Show every line in the data below that contains the string "Example", treating uppercase and lowercase letters as different.

» DATA EXTRACT
╭──
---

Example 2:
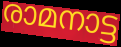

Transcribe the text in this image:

രാമനാട്ട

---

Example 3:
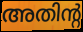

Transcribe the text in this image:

അതിന്റ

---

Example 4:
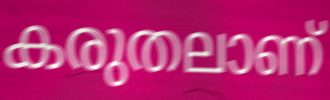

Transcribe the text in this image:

കരുതലാണ്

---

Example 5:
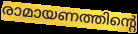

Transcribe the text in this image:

രാമായണത്തിന്റെ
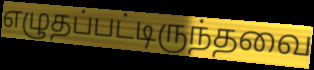
எழுதப்பட்டிருந்தவை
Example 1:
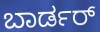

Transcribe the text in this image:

ಬಾರ್ಡರ್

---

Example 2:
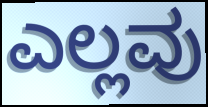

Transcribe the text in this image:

ಎಲ್ಲವು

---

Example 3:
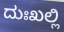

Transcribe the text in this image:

ದುಃಖಲ್ಲಿ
╰──
» FINISHED EXERCISE
Example 2:
Example 3:
Example 4:
Example 5:
Example 1:
Example 2:
Example 3:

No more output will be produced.